Rossella Elisei1, Martin Schlumberger1, Stefan Müller1, Patrick Schöffski1, Marcia S. Brose1, Manisha H. Shah1, Lisa Licitra1, Barbara Jarząb1, В. С. Медведев1,2, Michael C. Kreißl1, Bruno Niederle1, Ezra E.W. Cohen1, Lori J. Wirth1, Haythem Ali3,1, Colin Hessel1, Yifah Yaron1, Douglas W. Ball1, Barry D. Nelkin1, Steven I. Sherman4,1
1Rossella Elisei, University of Pisa, Pisa; Lisa Licitra, Fondazione Istituto Di Ricovero e Cura a Carattere Scientifico-Istituto Nazionale dei Tumori, Milan, Italy; Martin J. Schlumberger, Institut Gustave Roussy, University Paris-Sud, Villejuif, France; Stefan P. Müller, Universitatsklinikum Essen, Essen; Michael C. Kreissl, Universitätsklinikum Würzburg, Würzburg, Germany; Patrick Schöffski, University Hospitals Leuven, Leuven, Belgium; Marcia S. Brose, University of Pennsylvania Abramson Cancer Center...

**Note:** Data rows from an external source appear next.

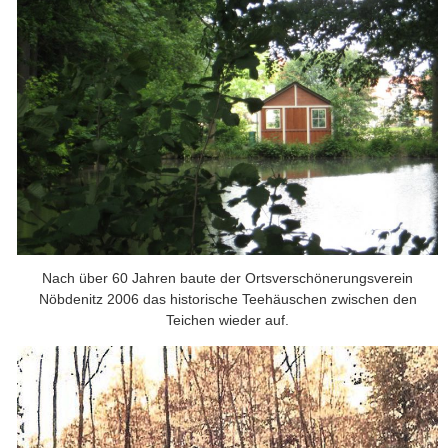
Nach über 60 Jahren baute der Ortsverschönerungsverein
Nöbdenitz 2006 das historische Teehäuschen zwischen den
Teichen wieder auf.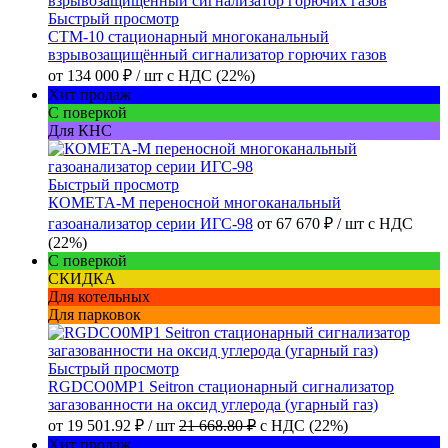
Быстрый просмотр
СТМ-10 стационарный многоканальный
взрывозащищённый сигнализатор горючих газов
от
134 000 ₽
/ шт
с НДС (22%)
Хит продаж
С поверкой
Для КНС
Быстрый просмотр
КОМЕТА-М переносной многоканальный
газоанализатор серии ИГС-98
от
67 670 ₽
/ шт
с НДС
(22%)
С поверкой
СКИДКА
Для котельных
Для парковок
Быстрый просмотр
RGDCO0MP1 Seitron стационарный сигнализатор
загазованности на оксид углерода (угарный газ)
от
19 501.92 ₽
/ шт
21 668.80 ₽
с НДС (22%)
Хит продаж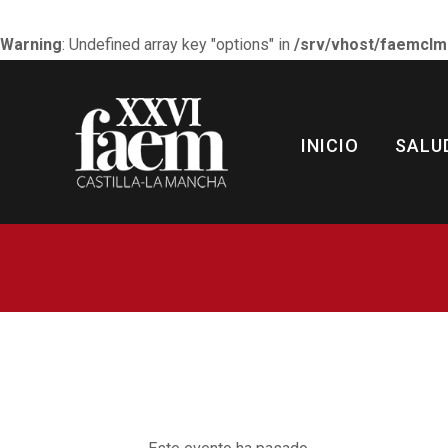
Warning
: Undefined array key "options" in
/srv/vhost/faemclm
FERIA DE LAS ARTES
INICIO
SALU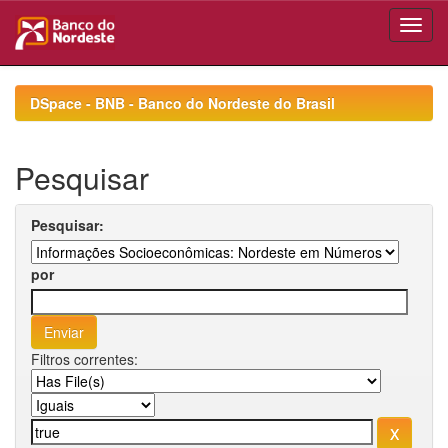
Skip
navigation
DSpace - BNB - Banco do Nordeste do Brasil
Pesquisar
Pesquisar:
por
Filtros correntes: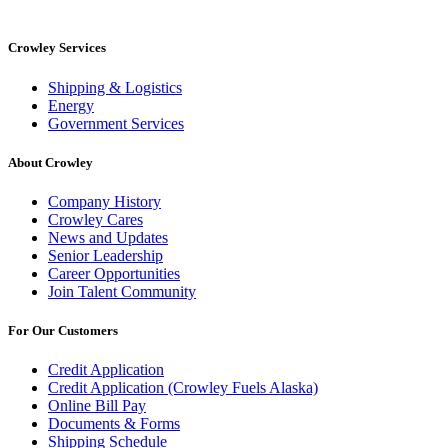
Crowley Services
Shipping & Logistics
Energy
Government Services
About Crowley
Company History
Crowley Cares
News and Updates
Senior Leadership
Career Opportunities
Join Talent Community
For Our Customers
Credit Application
Credit Application (Crowley Fuels Alaska)
Online Bill Pay
Documents & Forms
Shipping Schedule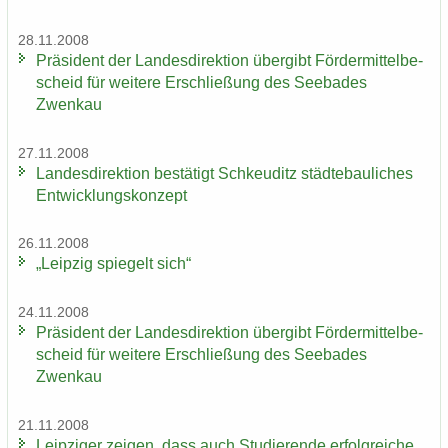
28.11.2008
Prä­si­dent der Lan­des­di­rek­ti­on über­gibt För­der­mit­tel­be­
scheid für wei­te­re Er­schlie­ßung des See­ba­des
Zwenkau
27.11.2008
Lan­des­di­rek­ti­on be­stä­tigt Schkeu­ditz städ­te­bau­li­ches
Ent­wick­lungs­kon­zept
26.11.2008
„Leip­zig spie­gelt sich“
24.11.2008
Prä­si­dent der Lan­des­di­rek­ti­on über­gibt För­der­mit­tel­be­
scheid für wei­te­re Er­schlie­ßung des See­ba­des
Zwenkau
21.11.2008
Leip­zi­ger zei­gen, dass auch Stu­die­ren­de er­folg­rei­che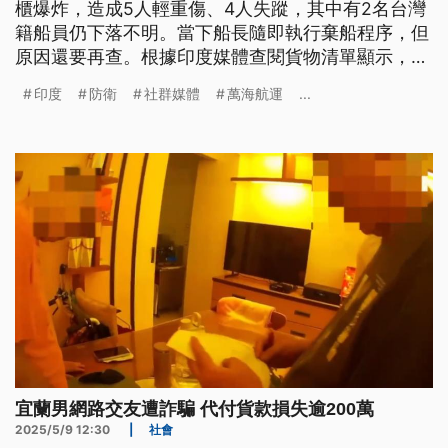
櫃爆炸，造成5人輕重傷、4人失蹤，其中有2名台灣
籍船員仍下落不明。當下船長隨即執行棄船程序，但
原因還要再查。根據印度媒體查閱貨物清單顯示，船
上載有危險貨物，但仍等貨運公司說明才能證實。外
印度
防衛
社群媒體
萬海航運
...
交部回應，將持續關注搜救進度，和印方有關單位保
持聯繫。
宜蘭男網路交友遭詐騙 代付貨款損失逾200萬
2025/5/9 12:30
|
社會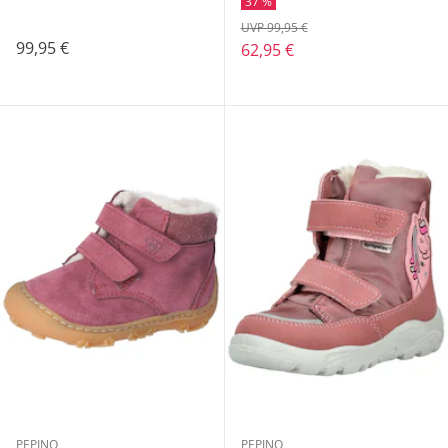
37 %
UVP 99,95 €
99,95 €
62,95 €
PEPINO
PEPINO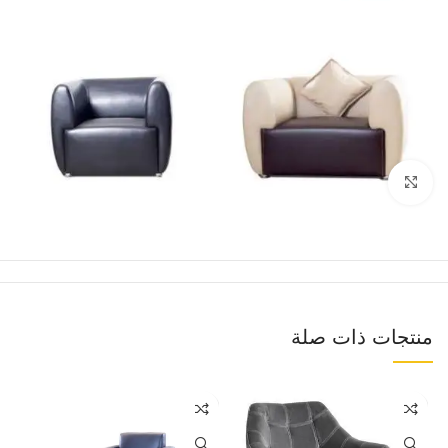
Click to enlarge
منتجات ذات صلة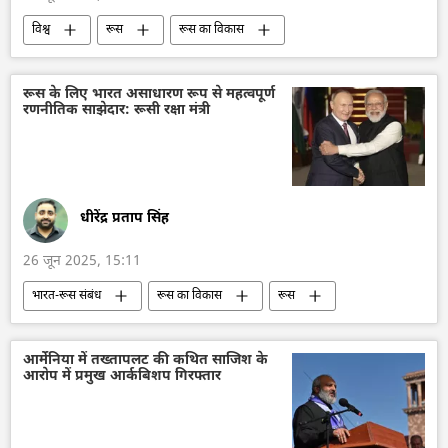
विश्व
रूस
रूस का विकास
ब्रिक्स
ब्रिक्स का विस्तारण
डेटा विज्ञान
डेटा सुरक्षा
अधिक जनसंख्या
रूस के लिए भारत असाधारण रूप से महत्वपूर्ण
रणनीतिक साझेदार: रूसी रक्षा मंत्री
जनसंख्या में गिरावट
​चिकित्सा
ब्राज़ील
धीरेंद्र प्रताप सिंह
26 जून 2025, 15:11
भारत-रूस संबंध
रूस का विकास
रूस
मास्को
भारत
भारत सरकार
भारत का विकास
दिल्ली
चीन
आर्मेनिया में तख्तापलट की कथित साजिश के
आरोप में प्रमुख आर्कबिशप गिरफ्तार
त्रिकोण रूस-भारत-चीन (RIC)
शंघाई सहयोग संगठन (SCO)
द्विपक्षीय रिश्ते
रक्षा मंत्रालय (MoD)
भारत के रक्षा मंत्री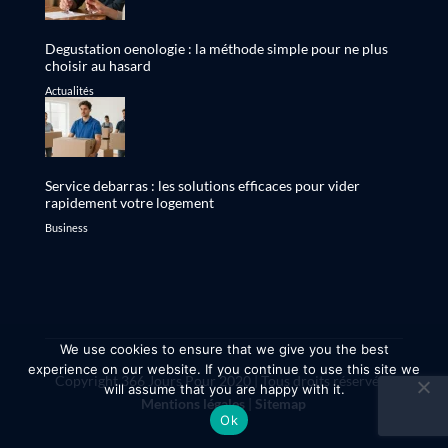
Degustation oenologie : la méthode simple pour ne plus
choisir au hasard
Actualités
Service debarras : les solutions efficaces pour vider
rapidement votre logement
Business
We use cookies to ensure that we give you the best
experience on our website. If you continue to use this site we
Copyright 366 Jours Pour 2020 | Tous droits réservés |
will assume that you are happy with it.
Mentions légales
|
Sitemap
Ok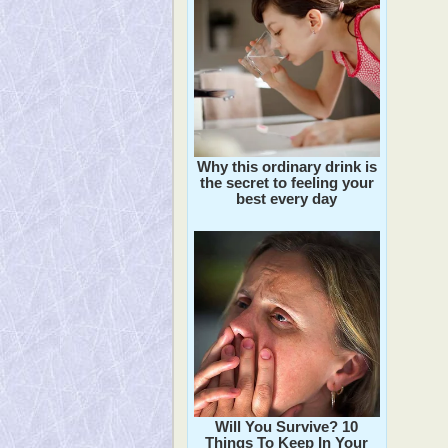
Why this ordinary drink is
the secret to feeling your
best every day
Will You Survive? 10
Things To Keep In Your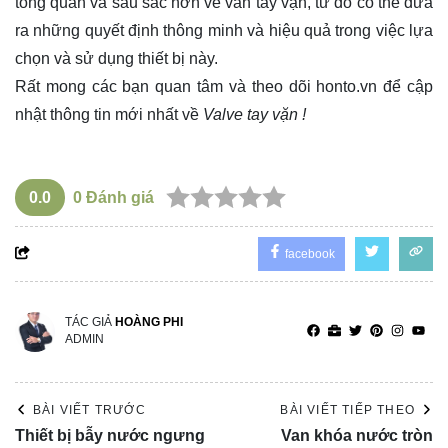
tổng quan và sâu sắc hơn về van tay vặn, từ đó có thể đưa
ra những quyết định thông minh và hiệu quả trong việc lựa
chọn và sử dụng thiết bị này.
Rất mong các bạn quan tâm và theo dõi
honto.vn
để cập
nhật thông tin mới nhất về
Valve tay vặn !
0.0
0
Đánh giá
facebook
TÁC GIẢ
HOÀNG PHI
ADMIN
BÀI VIẾT TRƯỚC
BÀI VIẾT TIẾP THEO
Thiết bị bẫy nước ngưng
Van khóa nước tròn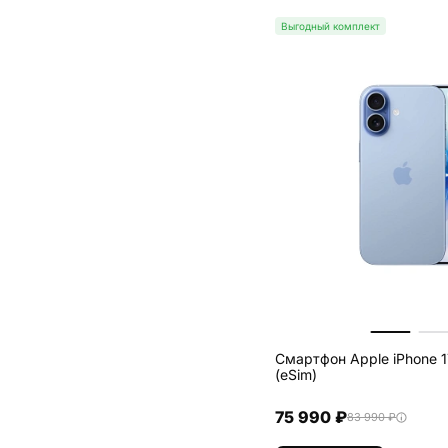
Выгодный комплект
Смартфон Apple iPhone 1
(eSim)
75 990 ₽
83 990 ₽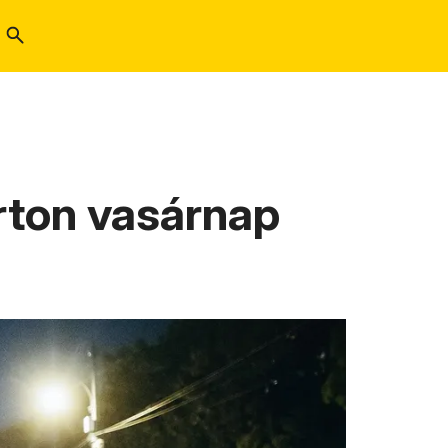
arton vasárnap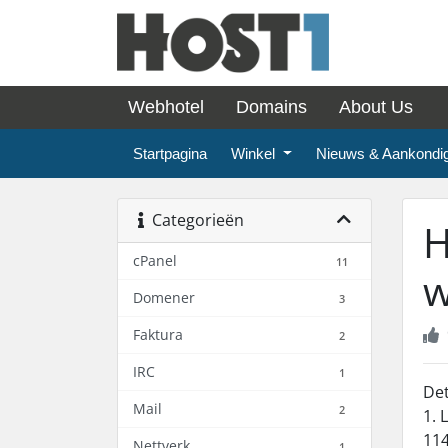
Webhotel
Domains
About Us
Startpagina
Winkel
Nieuws & Aankondi
Categorieën
H
cPanel
11
w
Domener
3
Faktura
2
IRC
1
Det
Mail
2
1. 
114
Nettverk
1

2Russian Academy of Medical Sciences
3Henry Ford Health System
4Endocrine Neoplasia & HD
Tóm tắt
Purpose Cabozantinib, a tyrosine kinase inhibitor (TKI) of hepatocyte growth factor receptor (MET), vascular endothelial growth factor receptor 2, and rearranged during transfection (RET), demonstrated clinical activity in patients with medullary thyroid cancer (MTC) in phase I. Patients and Methods We conducted a double-blind, phase III trial comparing cabozantinib with placebo in 330 patients with documented radiographic progression of metastatic MTC. Patients were randomly assigned (2:1) to cabozantinib (140 mg per day) or placebo. The primary end point was progression-free survival (PFS). Additional outcome measures included tumor response rate, overall survival, and safety. Results The estimated median PFS was 11.2 months for cabozantinib versus 4.0 months for placebo (hazard ratio, 0.28; 95% CI, 0.19 to 0.40; P < .001). Prolonged PFS with cabozantinib was observed across all subgroups including by age, prior TKI treatment, and RET mutation status (hereditary or sporadic). Response rate was 28% for cabozantinib and 0% for placebo; responses were seen regardless of RET mutation status. Kaplan-Meier estimates of patients alive and progression-free at 1 year are 47.3% for cabozantinib and 7.2% for placebo. Common cabozantinib-associated adverse events included diarrhea, palmar-plantar erythrodysesthesia, decreased weight and appetite, nausea, and fatigue and resulted in dose reductions in 79% and holds in 65% of patients. Adverse events led to treatment discontinuation in 16% of cabozantinib-treated patients and in 8% of placebo-treated patients. Conclusion Cabozantinib (140 mg per day) achieved a statistically significant improvement of PFS in patients with progressive metastatic MTC and represents an important new treatment option for patients with this rare disease. This dose of cabozantinib was associated with significant but manageable toxicity.